Als Karl Marx und Friedrich Engels, die Begründer des modernen Sozialismus, den Kapitalismus studierten, konnten sie schon damals den Widerspruch zwischen dem System und der Natur erkennen. Marx drückte es so aus, dass der Kapitalismus eine metabolische Kluft zwischen Mensch und Natur geschaffen hat. Als Beispiel nannte er den Transport von Nährstoffen in der Nahrung vom Land in die Städte, um später als Abfallprodukt ins Meer gespült zu werden, was eine Verarmung der Böden zur Folge hatte.
Marx und Engels sahen jedoch nur einen ersten Vorgeschmack auf das, was sich zu einer völligen Umgestaltung des Verhältnisses zwischen Mensch und Natur entwickeln sollte. Auf der Jagd nach immer größeren Profiten wurden die Ökosysteme und natürlichen Rohstoffe der Erde als kostenlose Ressourcen behandelt, wobei Rohstoffe, Nahrungsmittel und andere Ressourcen aus der Natur geholt wurden, während die Verschmutzung zurück in den Boden, das Meer und die Luft geleitet wurde. Mit Hilfe fossiler Brennstoffe wurde die photosynthetische Barriere durchbrochen – der Kapitalismus hat ganz einfach, um seine Expansion und Jagd nach Profiten zu steigern, mehr „aus“ der Natur produziert, als er wiederherstellen konnte, ohne auf die schwerwiegenden Folgen zu achten.
Es ist nicht immer leicht zu erkennen, wenn sich durch allmähliche Veränderungen Quantität in Qualität (einen völlig neuen Zustand) verwandelt, vor allem während es geschieht. Erst in den letzten Jahren sind Forscher*innen zu dem Schluss gekommen, dass die Erde bereits Mitte des 20. Jahrhunderts das so genannte Holozän verlassen hat – die 11.700 Jahre lange Ära mit sehr stabilen Bedingungen in den Systemen des Planeten.

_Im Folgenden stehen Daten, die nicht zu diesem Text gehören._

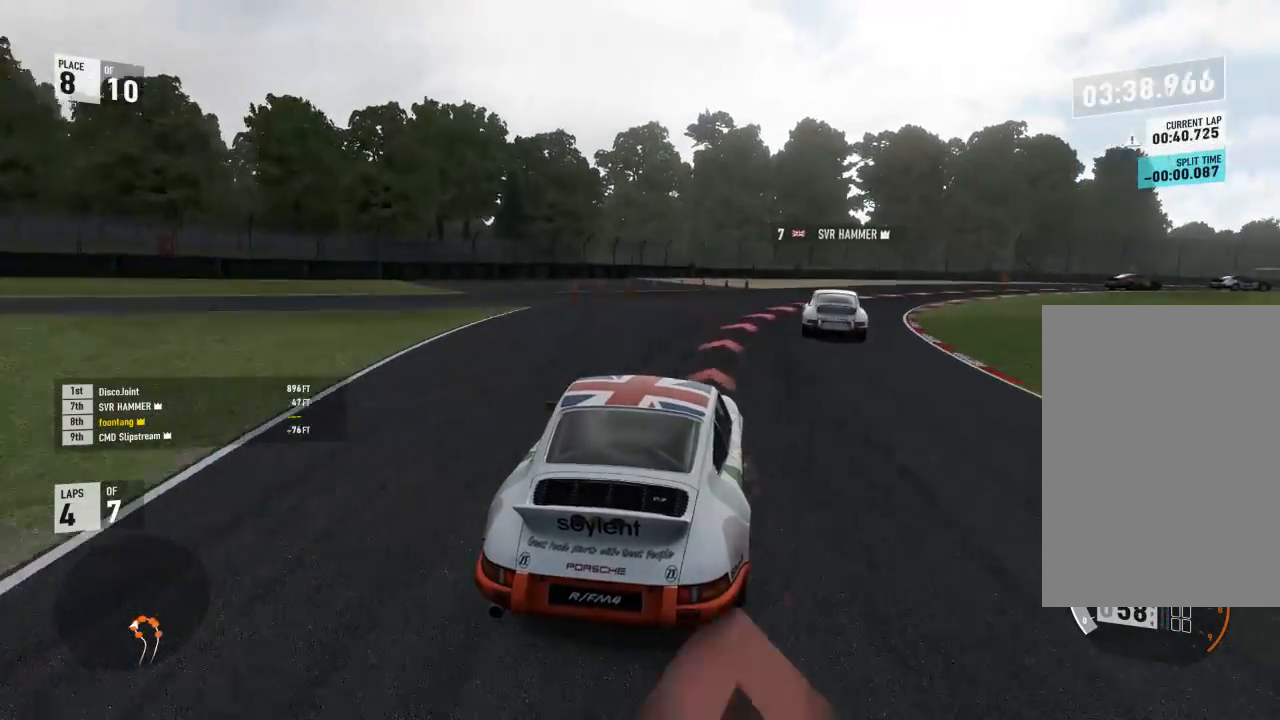
{"buttons": [], "left_stick": "down-right", "right_stick": "center", "events": []}
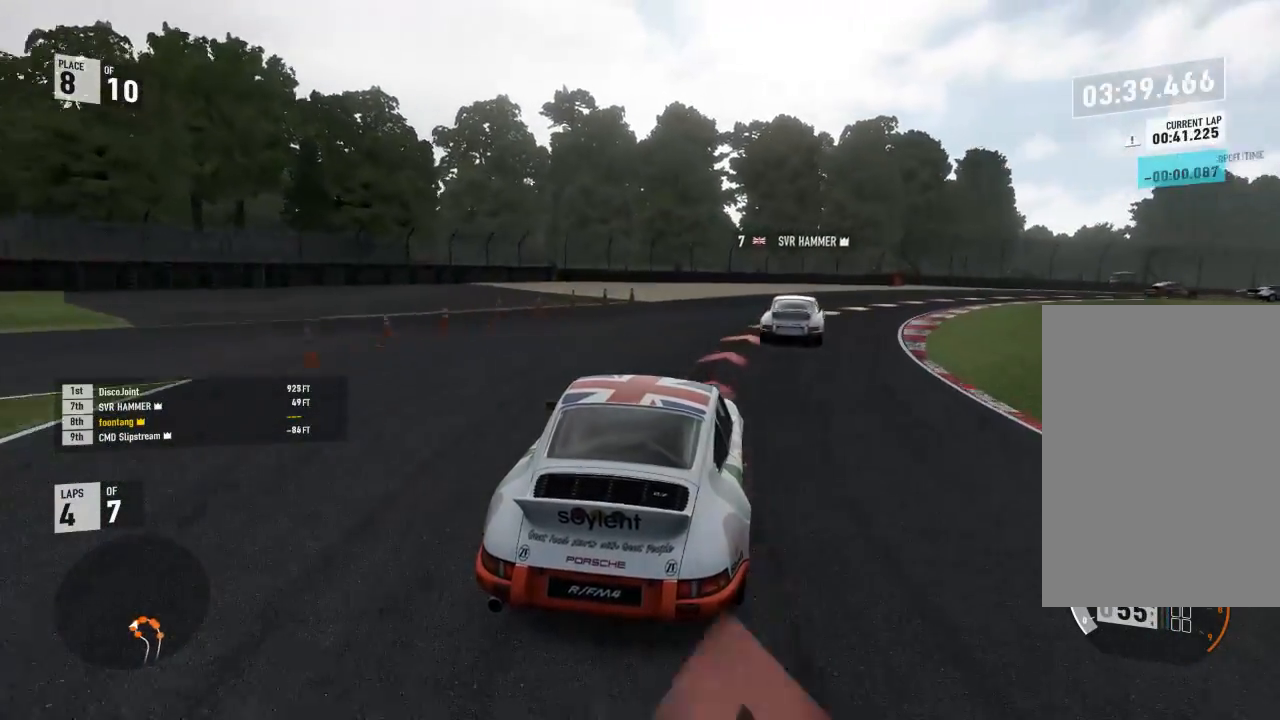
{"buttons": ["R2"], "left_stick": "down-right", "right_stick": "center", "events": [[167, "R2", "down"]]}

Wir leben jetzt im sogenannten Anthropozän (Zeitalter des Menschen), auch wenn „Kapitalismozän“ eine bessere Beschreibung wäre. Das bedeutet, dass wir in einem Zeitalter leben, in dem der Mensch unter dem Kapitalismus zur wichtigsten Kraft für die Veränderung des Lebens auf der Erde geworden ist. Das Gleichgewicht im Erdsystem, das 2,6 Millionen Jahre lang durch Balance und Rückkopplung verschiedener Lebensformen die Temperaturen in einem Abweichungsbereich zwischen -5 und +2 vom langjährigen Durchschnitt gehalten hat, ist nun durch die Industrialisierung ernsthaft gefährdet.

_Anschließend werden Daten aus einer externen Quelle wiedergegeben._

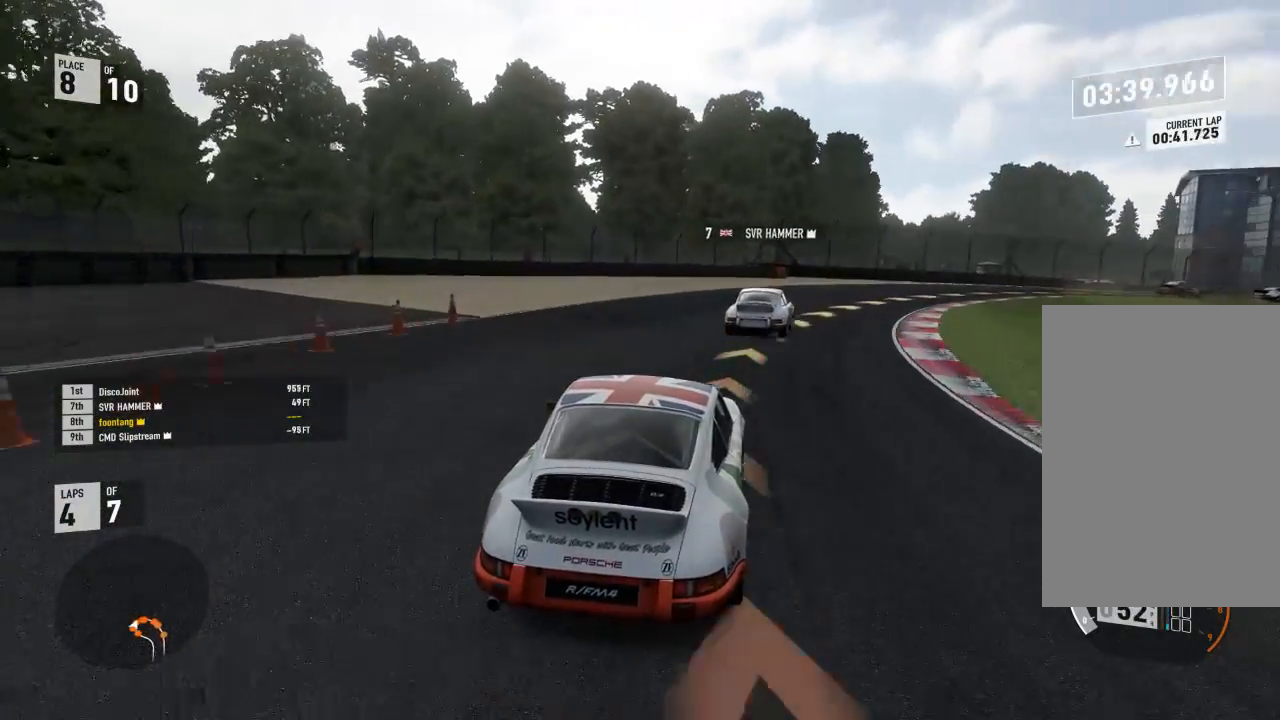
{"buttons": ["R2"], "left_stick": "down-right", "right_stick": "center", "events": []}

Während der gesamten Menschheitsgeschichte wurde die Erde bzw. der Teil der Erde, auf dem Leben existieren kann, wahrscheinlich als mehr oder weniger unendlich wahrgenommen. Tatsächlich handelt es sich aber um einen extrem kleinen Ausschnitt der Welt, in der wir leben. Im Universum gibt es mindestens zwei Billionen Galaxien, und in unserer eigenen Galaxie, der Milchstraße, gibt es bis zu 400 Milliarden Sterne. Um einen dieser Sterne, unsere Sonne, dreht sich die Erde, mit einer dünnen Lebensschicht von nur 20 km auf und über ihrer Oberfläche.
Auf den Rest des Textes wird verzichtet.